Another Saturday, another World Record


----------



## Iggy (Aug 16, 2014)

Cool, gj :tu


----------



## BillyRain (Aug 16, 2014)

Crazyyyy


----------



## slinky773 (Aug 16, 2014)

Woah, damn. Can't wait for the vid!


----------



## SolveThatCube (Aug 17, 2014)

Sajwo said:


> http://cubecomps.com/live.php?cid=572&cat=14&rnd=2
> 
> Another Saturday, another World Record



Is this ****ing serious!? Do any WRs happen during the week?



Spoiler



They were both rhetorical questions.


----------



## Coolster01 (Aug 17, 2014)

Good job! I wonder if I'll ever get an official sub 35 xD


----------



## CyanSandwich (Aug 17, 2014)

Woah, congrats! Another one of my 2014 predictions smashed.


----------



## CiaranBeahan (Aug 17, 2014)

Well done! Yet another world record destroyed.

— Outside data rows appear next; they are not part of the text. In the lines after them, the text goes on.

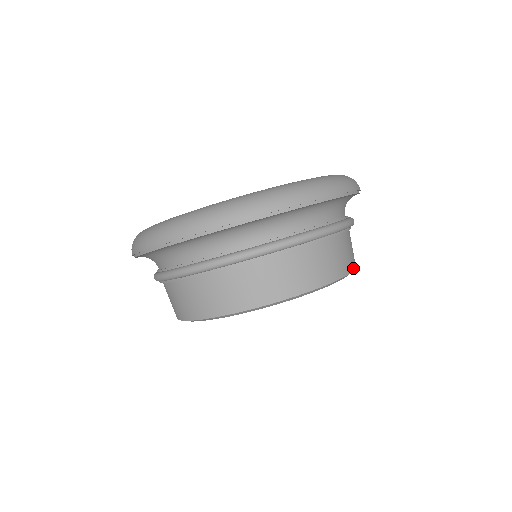
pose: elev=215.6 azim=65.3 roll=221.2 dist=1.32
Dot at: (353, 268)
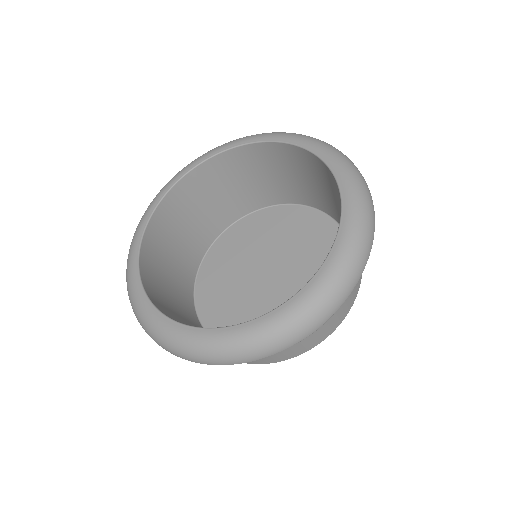
Dot at: occluded
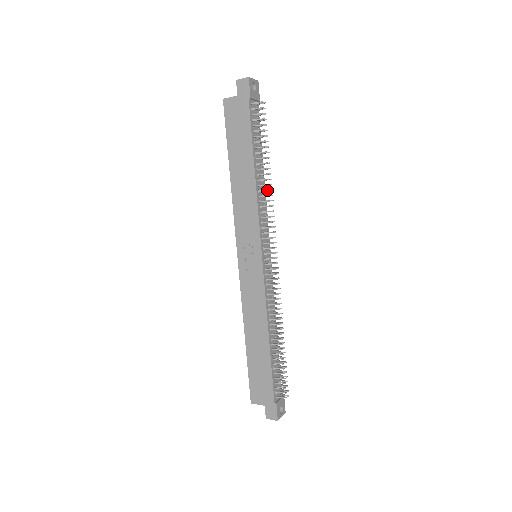
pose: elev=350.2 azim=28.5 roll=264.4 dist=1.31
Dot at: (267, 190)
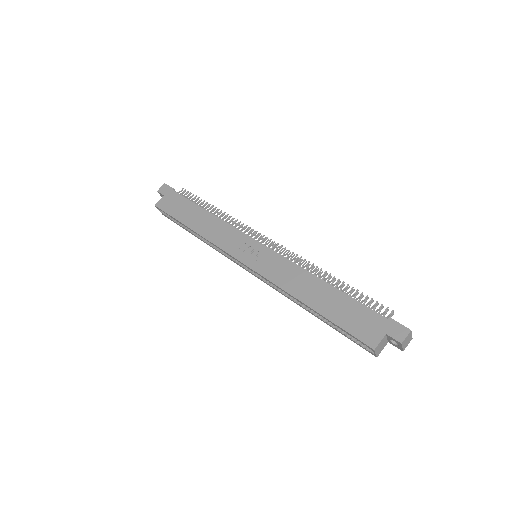
Dot at: (226, 216)
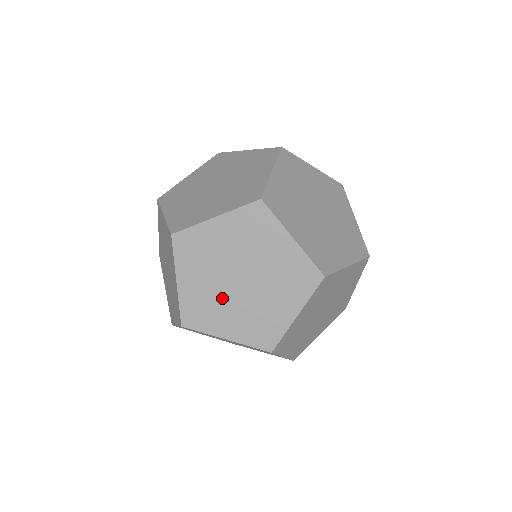
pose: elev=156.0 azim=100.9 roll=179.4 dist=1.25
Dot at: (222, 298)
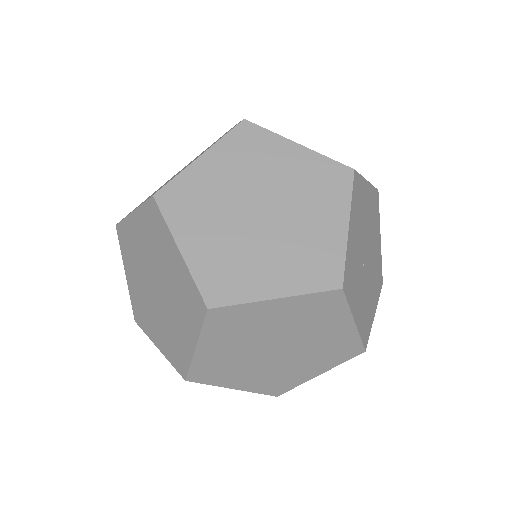
Dot at: (149, 303)
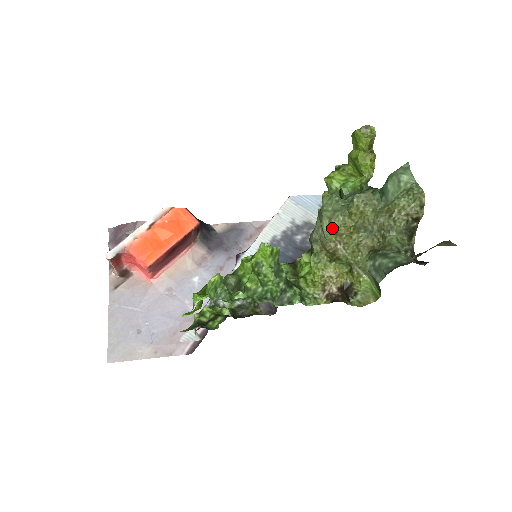
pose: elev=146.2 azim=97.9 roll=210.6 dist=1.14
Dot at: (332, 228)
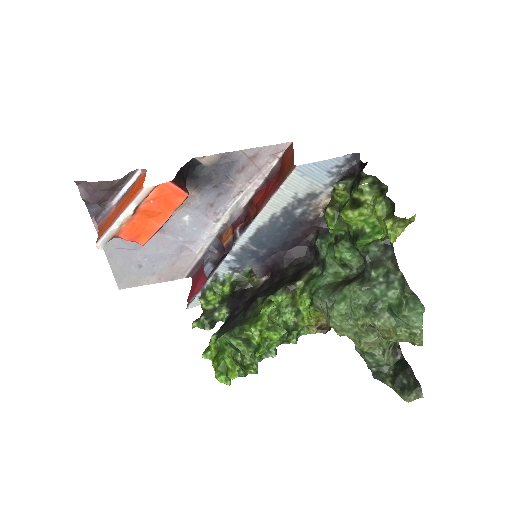
Dot at: (336, 331)
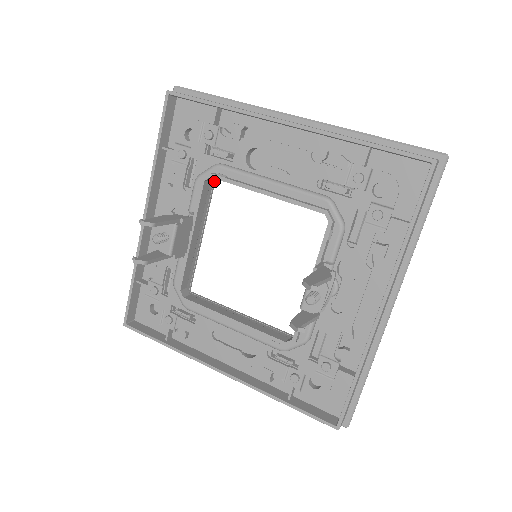
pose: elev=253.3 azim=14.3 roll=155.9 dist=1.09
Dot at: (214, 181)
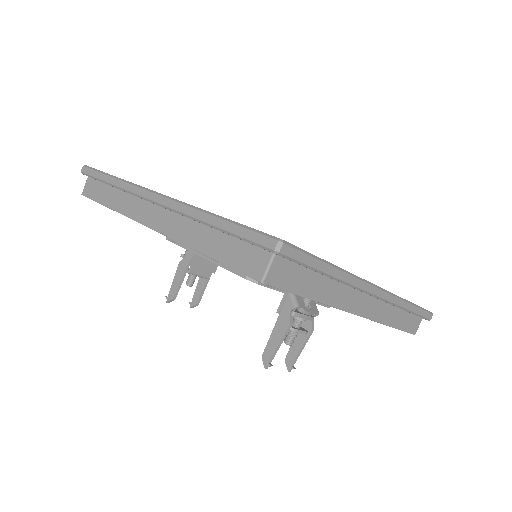
Dot at: occluded
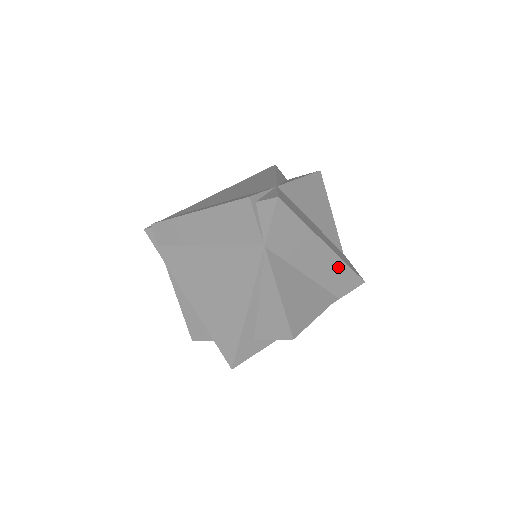
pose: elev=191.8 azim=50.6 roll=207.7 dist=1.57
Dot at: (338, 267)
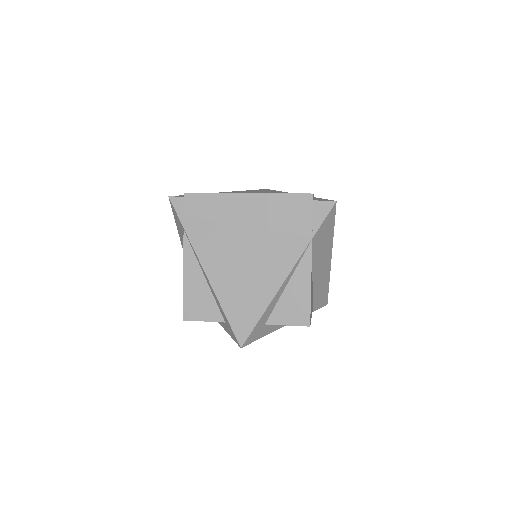
Dot at: (325, 282)
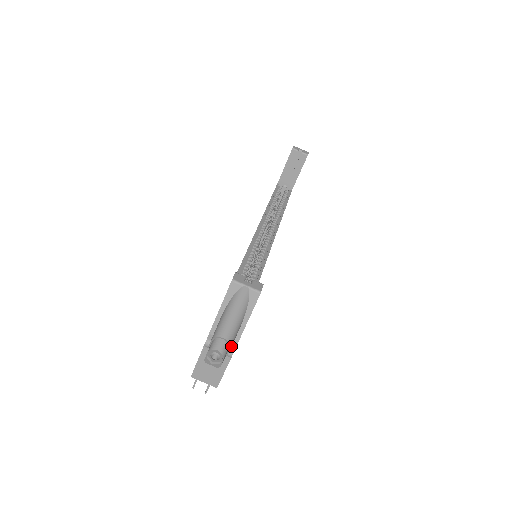
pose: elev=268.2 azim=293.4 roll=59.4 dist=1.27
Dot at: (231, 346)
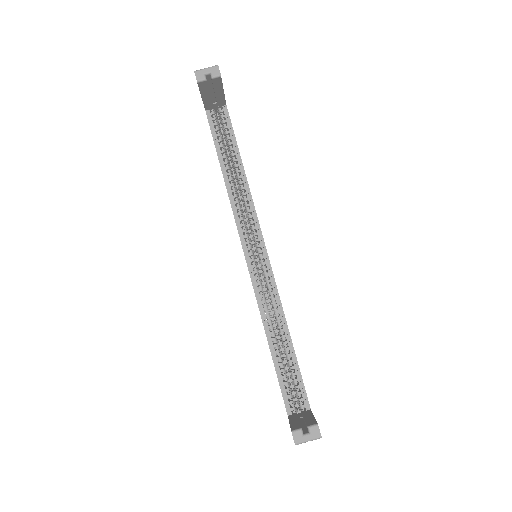
Dot at: occluded
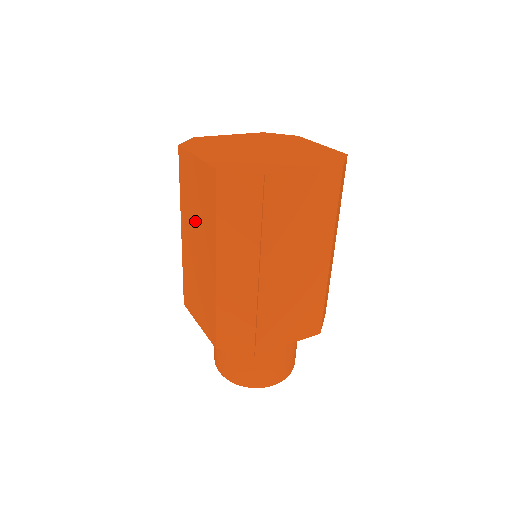
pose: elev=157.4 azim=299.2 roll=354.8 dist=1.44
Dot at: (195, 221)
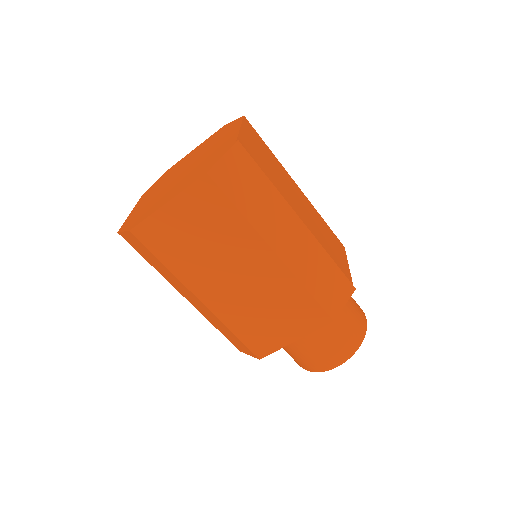
Dot at: (213, 259)
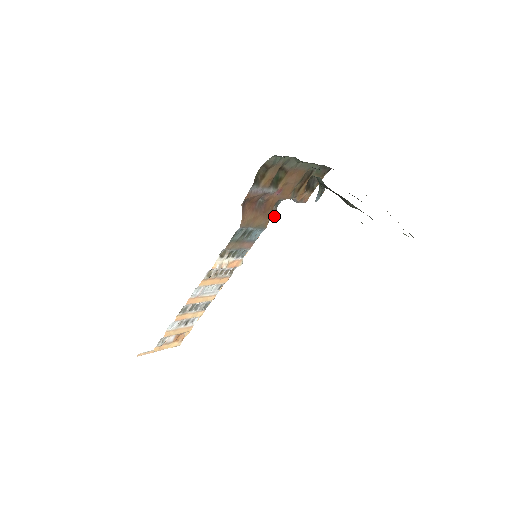
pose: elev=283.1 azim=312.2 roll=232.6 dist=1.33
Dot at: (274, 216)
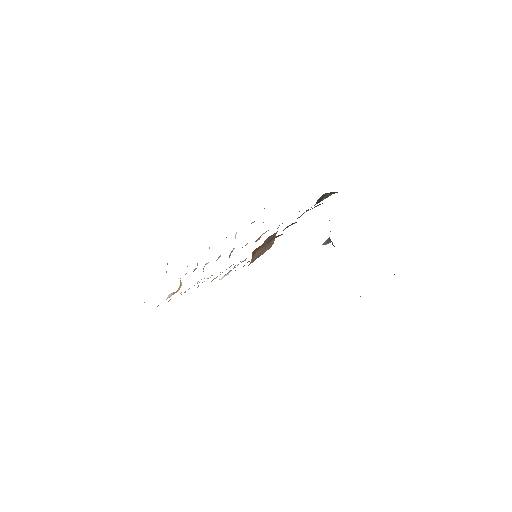
Dot at: (278, 227)
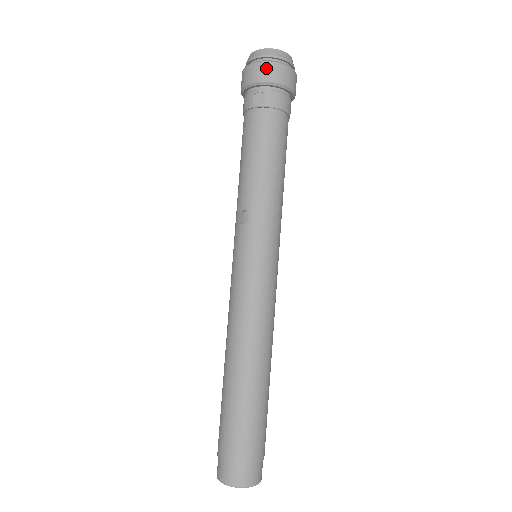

I wonder how many more world records will be broken this year?


----------



## Meneghetti (Aug 17, 2014)

Here it is:

http://youtu.be/SbE4LtZcaBY


----------



## Antonie faz fan (Aug 17, 2014)

there is something between brazilians and feet, either it is solving a cube or kicking a ball.
GJ !


----------



## trungams (Aug 17, 2014)

gj, but i'm waiting for someone to break the 3x3 WR


----------



## Prin (Aug 17, 2014)

Wow nice angle.

Congrat!!


----------



## antoineccantin (Aug 17, 2014)

Wuuuuuut. F2L full of pauses AND full-step!? Wow. I'm impressed at his turn speed.


----------



## Coolster01 (Aug 17, 2014)

antoineccantin said:


> Wuuuuuut. F2L full of pauses AND full-step!? Wow. I'm impressed at his turn speed.



Man that PLL pause could've been easily taken out for sub25 :O this is amazing!


----------



## Berd (Aug 17, 2014)

I have to say, I was suspicious about the amount of skill involved with feet solving. However after seeing this I am impressed - gj!


----------



## SolveThatCube (Aug 18, 2014)

Frickin amazing.


----------



## goodatthis (Aug 18, 2014)

Inb4 someone says feet isn't cool

Because feet is pretty cool. His TPS is ridiculous.


----------